- Assignment -
Copy the data below in full, exactly as it appears.

(Beginning of Supplied material)

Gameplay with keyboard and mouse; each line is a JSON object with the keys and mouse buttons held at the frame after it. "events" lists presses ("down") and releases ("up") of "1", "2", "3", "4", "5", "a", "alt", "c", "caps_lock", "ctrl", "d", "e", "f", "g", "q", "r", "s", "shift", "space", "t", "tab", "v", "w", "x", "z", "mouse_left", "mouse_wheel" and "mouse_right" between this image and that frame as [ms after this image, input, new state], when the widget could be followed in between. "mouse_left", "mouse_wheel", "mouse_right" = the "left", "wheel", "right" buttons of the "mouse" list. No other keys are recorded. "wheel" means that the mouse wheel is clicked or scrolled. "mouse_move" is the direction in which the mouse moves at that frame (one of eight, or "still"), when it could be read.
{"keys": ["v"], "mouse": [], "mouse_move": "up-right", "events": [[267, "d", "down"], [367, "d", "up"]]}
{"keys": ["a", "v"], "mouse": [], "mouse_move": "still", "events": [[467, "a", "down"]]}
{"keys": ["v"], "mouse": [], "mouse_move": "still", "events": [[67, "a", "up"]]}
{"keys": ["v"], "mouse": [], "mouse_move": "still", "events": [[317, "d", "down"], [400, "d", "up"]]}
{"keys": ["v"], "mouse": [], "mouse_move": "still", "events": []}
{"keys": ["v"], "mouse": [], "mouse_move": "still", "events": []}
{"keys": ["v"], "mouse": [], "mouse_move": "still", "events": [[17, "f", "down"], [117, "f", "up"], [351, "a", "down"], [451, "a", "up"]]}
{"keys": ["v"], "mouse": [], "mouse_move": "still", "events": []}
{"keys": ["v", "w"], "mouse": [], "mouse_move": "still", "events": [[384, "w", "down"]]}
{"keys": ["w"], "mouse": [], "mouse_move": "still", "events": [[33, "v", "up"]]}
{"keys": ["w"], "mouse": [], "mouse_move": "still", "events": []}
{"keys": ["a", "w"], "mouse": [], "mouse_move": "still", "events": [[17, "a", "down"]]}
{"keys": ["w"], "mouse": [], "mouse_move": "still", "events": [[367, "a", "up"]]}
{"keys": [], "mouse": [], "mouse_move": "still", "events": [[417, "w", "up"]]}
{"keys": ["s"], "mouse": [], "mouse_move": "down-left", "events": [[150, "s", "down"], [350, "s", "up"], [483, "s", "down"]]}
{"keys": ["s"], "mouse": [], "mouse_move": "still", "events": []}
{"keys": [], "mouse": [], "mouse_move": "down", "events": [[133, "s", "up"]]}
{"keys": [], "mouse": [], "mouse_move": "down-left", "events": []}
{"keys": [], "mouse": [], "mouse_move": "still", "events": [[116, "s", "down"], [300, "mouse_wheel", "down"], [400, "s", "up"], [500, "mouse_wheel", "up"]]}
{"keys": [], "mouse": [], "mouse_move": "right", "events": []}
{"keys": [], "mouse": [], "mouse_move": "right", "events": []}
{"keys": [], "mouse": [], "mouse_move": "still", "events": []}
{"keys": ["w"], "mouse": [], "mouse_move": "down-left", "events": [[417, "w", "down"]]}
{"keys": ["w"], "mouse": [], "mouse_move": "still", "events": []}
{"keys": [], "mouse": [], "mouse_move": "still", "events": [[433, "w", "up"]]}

(End of Supplied material)

- Response to the exercise -
Gameplay with keyboard and mouse; each line is a JSON object with the keys and mouse buttons held at the frame after it. "events" lists presses ("down") and releases ("up") of "1", "2", "3", "4", "5", "a", "alt", "c", "caps_lock", "ctrl", "d", "e", "f", "g", "q", "r", "s", "shift", "space", "t", "tab", "v", "w", "x", "z", "mouse_left", "mouse_wheel" and "mouse_right" between this image and that frame as [ms after this image, input, new state], when the widget could be followed in between. "mouse_left", "mouse_wheel", "mouse_right" = the "left", "wheel", "right" buttons of the "mouse" list. No other keys are recorded. "wheel" means that the mouse wheel is clicked or scrolled. "mouse_move" is the direction in which the mouse moves at that frame (one of eight, or "still"), when it could be read.
{"keys": ["v"], "mouse": [], "mouse_move": "up-right", "events": [[267, "d", "down"], [367, "d", "up"]]}
{"keys": ["a", "v"], "mouse": [], "mouse_move": "still", "events": [[467, "a", "down"]]}
{"keys": ["v"], "mouse": [], "mouse_move": "still", "events": [[67, "a", "up"]]}
{"keys": ["v"], "mouse": [], "mouse_move": "still", "events": [[317, "d", "down"], [400, "d", "up"]]}
{"keys": ["v"], "mouse": [], "mouse_move": "still", "events": []}
{"keys": ["v"], "mouse": [], "mouse_move": "still", "events": []}
{"keys": ["v"], "mouse": [], "mouse_move": "still", "events": [[17, "f", "down"], [117, "f", "up"], [351, "a", "down"], [451, "a", "up"]]}
{"keys": ["v"], "mouse": [], "mouse_move": "still", "events": []}
{"keys": ["v", "w"], "mouse": [], "mouse_move": "still", "events": [[384, "w", "down"]]}
{"keys": ["w"], "mouse": [], "mouse_move": "still", "events": [[33, "v", "up"]]}
{"keys": ["w"], "mouse": [], "mouse_move": "still", "events": []}
{"keys": ["a", "w"], "mouse": [], "mouse_move": "still", "events": [[17, "a", "down"]]}
{"keys": ["w"], "mouse": [], "mouse_move": "still", "events": [[367, "a", "up"]]}
{"keys": [], "mouse": [], "mouse_move": "still", "events": [[417, "w", "up"]]}
{"keys": ["s"], "mouse": [], "mouse_move": "down-left", "events": [[150, "s", "down"], [350, "s", "up"], [483, "s", "down"]]}
{"keys": ["s"], "mouse": [], "mouse_move": "still", "events": []}
{"keys": [], "mouse": [], "mouse_move": "down", "events": [[133, "s", "up"]]}
{"keys": [], "mouse": [], "mouse_move": "down-left", "events": []}
{"keys": [], "mouse": [], "mouse_move": "still", "events": [[116, "s", "down"], [300, "mouse_wheel", "down"], [400, "s", "up"], [500, "mouse_wheel", "up"]]}
{"keys": [], "mouse": [], "mouse_move": "right", "events": []}
{"keys": [], "mouse": [], "mouse_move": "right", "events": []}
{"keys": [], "mouse": [], "mouse_move": "still", "events": []}
{"keys": ["w"], "mouse": [], "mouse_move": "down-left", "events": [[417, "w", "down"]]}
{"keys": ["w"], "mouse": [], "mouse_move": "still", "events": []}
{"keys": [], "mouse": [], "mouse_move": "still", "events": [[433, "w", "up"]]}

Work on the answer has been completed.